On April 1, the new Health and Social Care Act came into effect. This overturns the 1946 legislation that founded the NHS as a provider of free, universal health care. Clause 12 of the act states that the government, via the secretary of state for health, no longer has a legal “duty to provide” a comprehensive health service. Instead newly created Clinical Commissioning Groups (CCGs) merely have a “duty to arrange” health care.
These CCGs now have control of some £60 billion of the NHS budget which they can use to buy health care from any service providers. It marks a significant extension of the involvement of profit-making companies in health care.
It is openly admitted that as a result of these measures, a further one million children will be thrown into poverty over the next five years, adding to the four million—one in three—already poor children in the UK, one of the highest levels in the industrialised world.
At the same time the top rate of income tax has been cut from 50 percent to 45 percent—giving some 13,000 millionaires a £100,000 tax cut—and corporation tax reduced.
The Conservative-Liberal Democrat government justifies its measures with propaganda blaming a supposed “benefit entitlement culture” for encouraging the workshy and preventing “aspiration.” Secretary of State for Work and Pensions, Iain Duncan Smith, declared, “What I’m trying to do… is to change the process so that we end up restructuring the culture so that people find that work always pays. It doesn’t right now.”
Such language is designed to obscure the real factor driving the rise in benefit uptake: the government’s £155 billion austerity measures. Government budget cuts have driven up unemployment and slashed wages, making it impossible for millions to meet the rising cost of housing, utilities and other basic necessities.

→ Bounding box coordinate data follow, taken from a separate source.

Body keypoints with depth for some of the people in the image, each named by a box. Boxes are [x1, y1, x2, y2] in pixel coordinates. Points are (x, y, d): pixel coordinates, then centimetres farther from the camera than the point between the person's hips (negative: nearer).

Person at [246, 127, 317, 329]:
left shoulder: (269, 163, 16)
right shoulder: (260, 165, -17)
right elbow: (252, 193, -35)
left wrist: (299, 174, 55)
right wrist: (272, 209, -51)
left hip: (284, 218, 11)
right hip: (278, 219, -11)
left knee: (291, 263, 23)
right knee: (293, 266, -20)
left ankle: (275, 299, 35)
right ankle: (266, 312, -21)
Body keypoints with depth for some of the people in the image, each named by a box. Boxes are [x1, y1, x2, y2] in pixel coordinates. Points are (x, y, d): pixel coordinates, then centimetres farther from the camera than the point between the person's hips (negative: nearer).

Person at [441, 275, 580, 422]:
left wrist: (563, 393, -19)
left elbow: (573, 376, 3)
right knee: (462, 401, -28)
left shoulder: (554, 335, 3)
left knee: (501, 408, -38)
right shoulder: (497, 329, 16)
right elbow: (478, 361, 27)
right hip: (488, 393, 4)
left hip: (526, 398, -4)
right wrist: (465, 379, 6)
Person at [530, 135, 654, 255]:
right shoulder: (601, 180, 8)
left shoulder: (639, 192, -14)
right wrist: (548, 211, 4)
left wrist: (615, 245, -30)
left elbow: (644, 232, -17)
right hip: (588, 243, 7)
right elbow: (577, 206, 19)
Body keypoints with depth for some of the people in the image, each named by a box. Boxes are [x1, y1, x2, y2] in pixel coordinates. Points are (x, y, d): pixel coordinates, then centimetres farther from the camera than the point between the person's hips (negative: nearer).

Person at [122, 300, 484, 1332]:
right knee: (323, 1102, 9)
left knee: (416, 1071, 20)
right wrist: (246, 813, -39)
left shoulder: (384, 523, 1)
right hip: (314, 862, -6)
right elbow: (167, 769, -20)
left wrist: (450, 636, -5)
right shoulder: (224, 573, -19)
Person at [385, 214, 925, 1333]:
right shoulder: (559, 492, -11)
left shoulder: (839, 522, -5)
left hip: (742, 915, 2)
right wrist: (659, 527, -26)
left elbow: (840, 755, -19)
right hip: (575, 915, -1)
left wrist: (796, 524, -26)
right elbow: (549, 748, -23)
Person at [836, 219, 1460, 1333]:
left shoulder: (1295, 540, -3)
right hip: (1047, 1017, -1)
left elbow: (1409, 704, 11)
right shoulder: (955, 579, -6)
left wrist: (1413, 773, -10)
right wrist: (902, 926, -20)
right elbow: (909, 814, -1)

This assault on welfare provision is supported by the Labour Party. Only last month, Labour leader Ed Miliband instructed the party’s MPs not to vote against emergency government legislation blocking compensation payments for people who refused to take part in unpaid work experience programmes. Just 40 Labour MPs defied his instruction.

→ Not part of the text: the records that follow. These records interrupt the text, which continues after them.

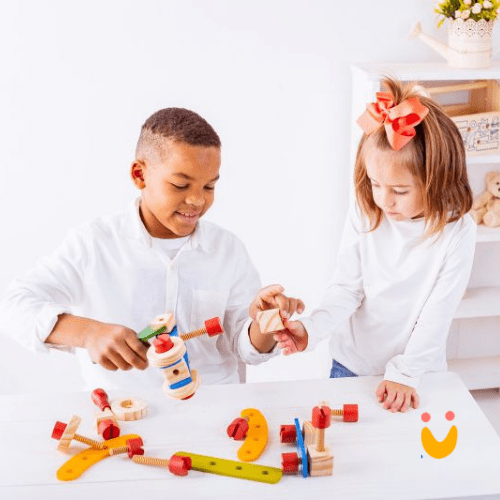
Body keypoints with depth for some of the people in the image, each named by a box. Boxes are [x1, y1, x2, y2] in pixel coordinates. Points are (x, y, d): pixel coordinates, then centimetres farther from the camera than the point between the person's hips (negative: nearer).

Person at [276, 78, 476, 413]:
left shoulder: (457, 231, -18)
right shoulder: (364, 214, -11)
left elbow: (438, 313, -15)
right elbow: (347, 288, -10)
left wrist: (405, 373, -18)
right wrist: (312, 329, -26)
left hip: (416, 372, -2)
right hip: (350, 363, 2)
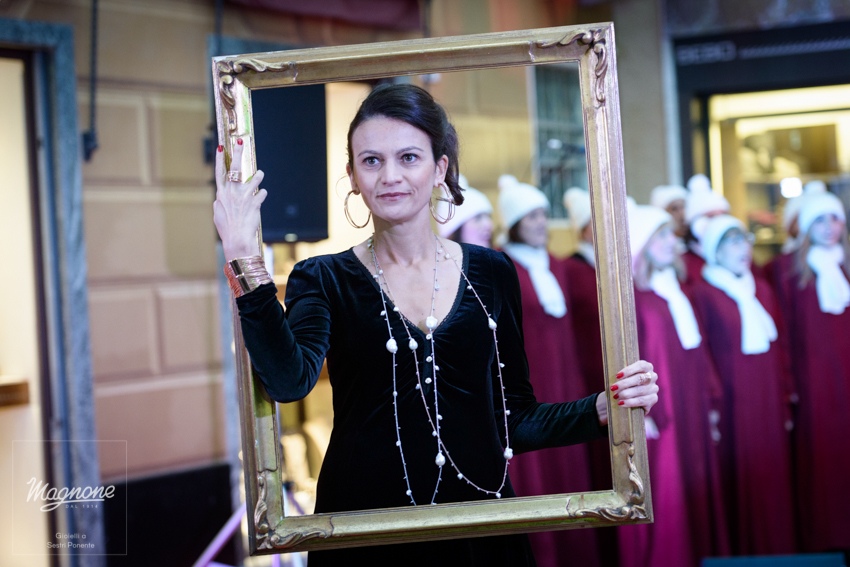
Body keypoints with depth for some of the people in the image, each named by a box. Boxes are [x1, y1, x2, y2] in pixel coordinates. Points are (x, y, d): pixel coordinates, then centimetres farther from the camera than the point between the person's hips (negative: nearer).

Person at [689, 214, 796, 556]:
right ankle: (741, 549, 5)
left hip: (768, 398, 5)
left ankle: (776, 545, 14)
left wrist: (785, 398, 10)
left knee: (773, 473, 6)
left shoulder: (762, 291, 12)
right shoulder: (703, 294, -5)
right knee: (740, 477, -3)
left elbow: (779, 346, 13)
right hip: (732, 398, -5)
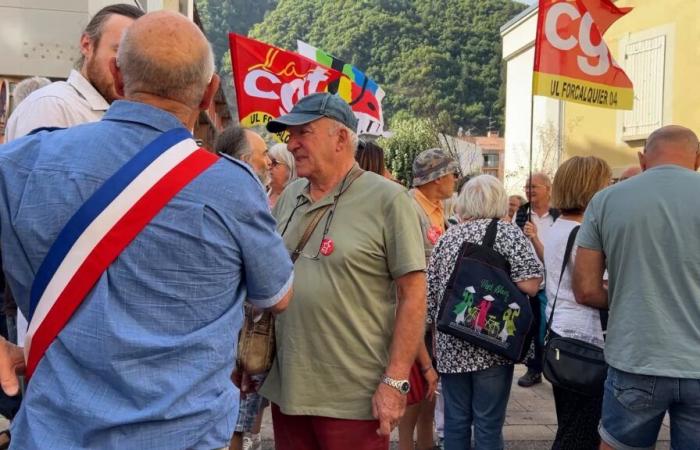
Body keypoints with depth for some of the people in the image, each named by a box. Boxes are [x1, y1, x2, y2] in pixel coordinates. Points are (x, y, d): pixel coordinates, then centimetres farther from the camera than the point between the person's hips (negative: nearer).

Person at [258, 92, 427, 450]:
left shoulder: (387, 200, -10)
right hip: (286, 388, 6)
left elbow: (412, 295, -11)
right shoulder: (289, 197, 8)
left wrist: (395, 381, -15)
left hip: (353, 398, -5)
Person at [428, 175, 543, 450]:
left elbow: (430, 293, 9)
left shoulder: (447, 237, 9)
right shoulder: (508, 232, -3)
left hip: (450, 345, 4)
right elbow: (530, 285, -15)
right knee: (488, 424, 5)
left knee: (455, 421, 13)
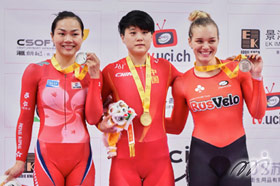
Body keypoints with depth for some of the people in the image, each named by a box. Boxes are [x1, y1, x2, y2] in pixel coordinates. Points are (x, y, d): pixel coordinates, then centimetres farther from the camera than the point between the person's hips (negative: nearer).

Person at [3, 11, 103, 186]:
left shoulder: (89, 73, 4)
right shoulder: (35, 71, -2)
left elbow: (93, 118, -4)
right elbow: (25, 119, 2)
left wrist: (94, 77, -8)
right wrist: (20, 160, 3)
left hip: (81, 158, 2)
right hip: (48, 157, -2)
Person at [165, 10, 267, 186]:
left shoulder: (237, 69, -2)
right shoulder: (182, 82, -2)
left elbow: (258, 113, 0)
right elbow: (176, 126, 9)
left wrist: (256, 77, -10)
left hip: (236, 153, 0)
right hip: (201, 156, 0)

Labour has repeatedly refused to state that it would not carry through similar policies if it should return to government, much less reverse those now put in place. This is in line with its agreement that austerity is necessary to “restore growth”.
This is the same claim made by the coalition government when it took office in 2010 to legitimise the most severe spending cuts since the Second World War. Since then Britain’s gross debt has risen to £1.387 trillion—representing 90 percent of the economy. Meanwhile, the UK economy is on the verge of a “triple-dip” recession, despite the infusion of billions of pounds in “quantitative easing”.
Austerity and welfare cuts represent a two-pronged offensive by the ruling elite to drive down wages and living standards and fundamentally restructure social relations in its class interests.
That is why on Tuesday it was reported that the government is considering freezing or cutting the minimum wage, which is paid to almost a million low paid workers and was frozen at £4.98 for 18 to 20 year olds last year.
Even this is not enough for the powers that be. The Financial Times declared that the UK chancellor should continue the “benefits squeeze” in his June 26 review of government spending, adding that, “A dismal economic performance also means the fiscal squeeze will continue for much longer than expected.” Denouncing the “munificent excesses” of the welfare state, it called for the “ring fence” around health, education and foreign aid spending to be removed and demanded the government not shirk from “bearing down on labour costs more aggressively”.